Hi 🙂
Quick question about optimizing our Delta tables. Photon and Predictive I/O vs. Liquid Clustering (LC).
We have UUIDv4 columns (random, high-cardinality) used in both WHERE uuid = … filters and joins. From what I understand Photon (on Serverless warehouses) automatically does dynamic file pruning - building dynamic bloom style filters while querying and using table statistics for data skipping for point lookups (`WHERE uuid = ...`).
So:
1. LC vs Photon on a UUIDv4:
LC tightens min/max per file on UUIDv4, but Photon also does dynamic pruning already and skips blocks for WHERE uuid = … or joins (?). Is LC on UUIDv4 basically redundant since Photon handles the skipping? Does LC add any extra performance for point lookups or joins on UUIDv4?
2. Could LC on UUIDv4 hurt
UUIDv4 values are random, so LC would distribute those evenly - does this mean that it could actually hurt the rest of our optimization columns (like tstamps, grouping ids)
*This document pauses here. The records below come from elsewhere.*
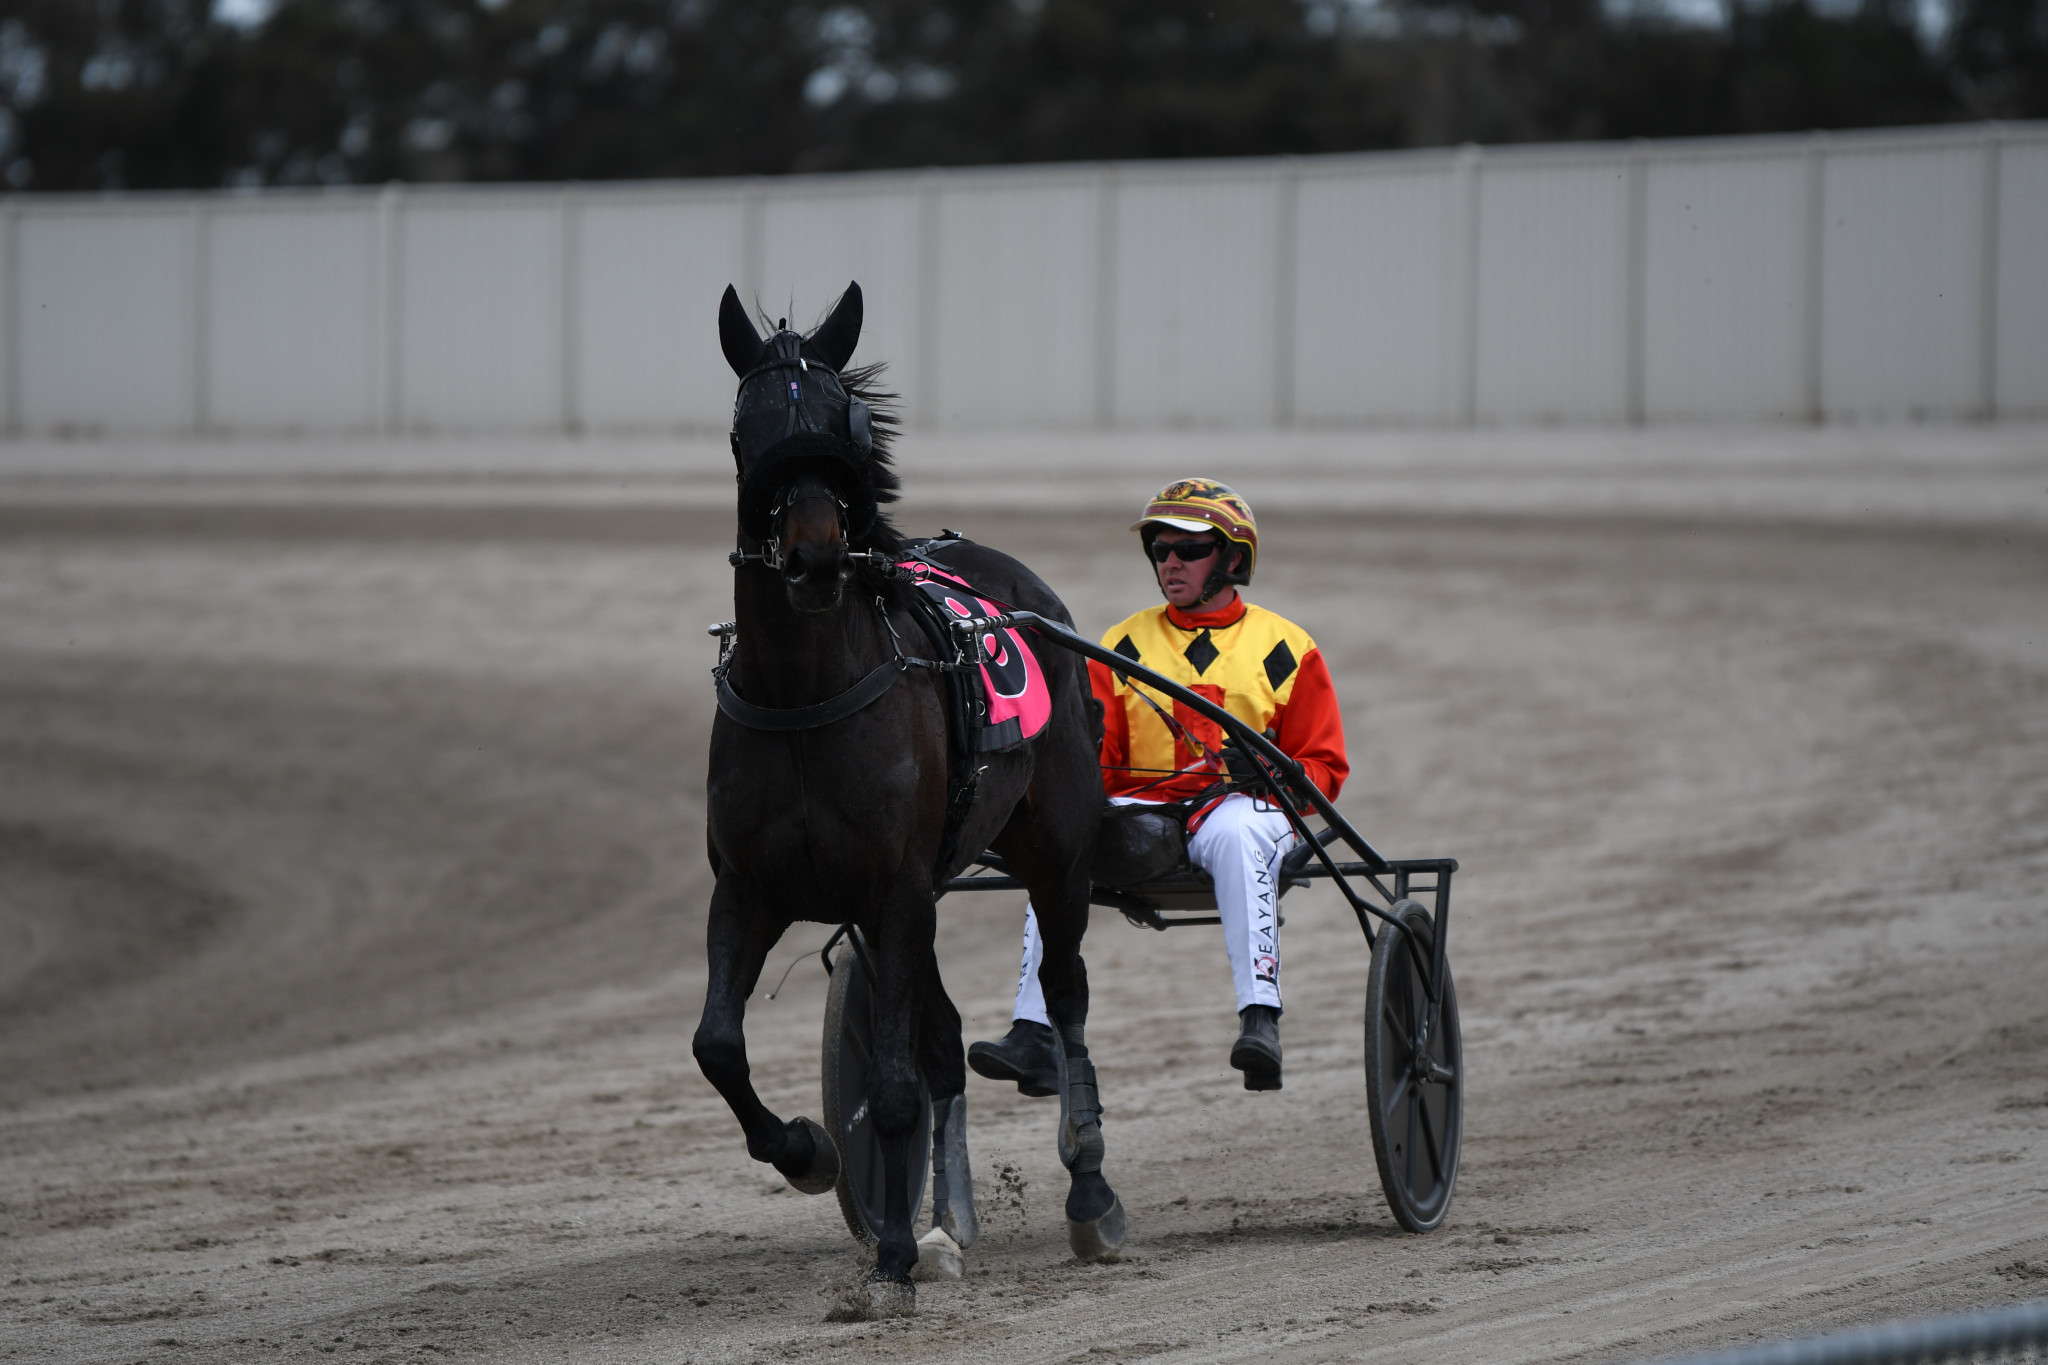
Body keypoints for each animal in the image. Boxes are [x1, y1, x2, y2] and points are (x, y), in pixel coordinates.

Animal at [696, 278, 1130, 1309]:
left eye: (843, 428)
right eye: (748, 428)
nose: (814, 556)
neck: (806, 694)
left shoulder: (890, 893)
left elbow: (891, 1085)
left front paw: (890, 1257)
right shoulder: (752, 887)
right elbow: (719, 1044)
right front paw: (811, 1152)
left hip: (1057, 852)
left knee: (1066, 993)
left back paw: (1089, 1192)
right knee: (941, 1040)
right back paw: (947, 1217)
3. Joins on UUIDv4 with Photon:
When joining two large tables on a random UUID key, Photon will skip non-matching file blocks. Does LC’s min/max on UUIDv4 actually reduce shuffle or I/O for these joins, or does Photon already cover that? for join-heavy workloads on UUIDv4, is LC doing anything extra?
4. Where LC makes sense:
We have other columns that are high-cardinality but naturally ordered—like event timestamps (or maybe UUIDv7 in the future). LC on those should co-locate ranges and improve both filters and joins. Should we focus LC on timestamp or UUIDv7 instead, and just rely on Photon for UUIDv4?
Would love to hear any real-world experiences or best practices. Thanks!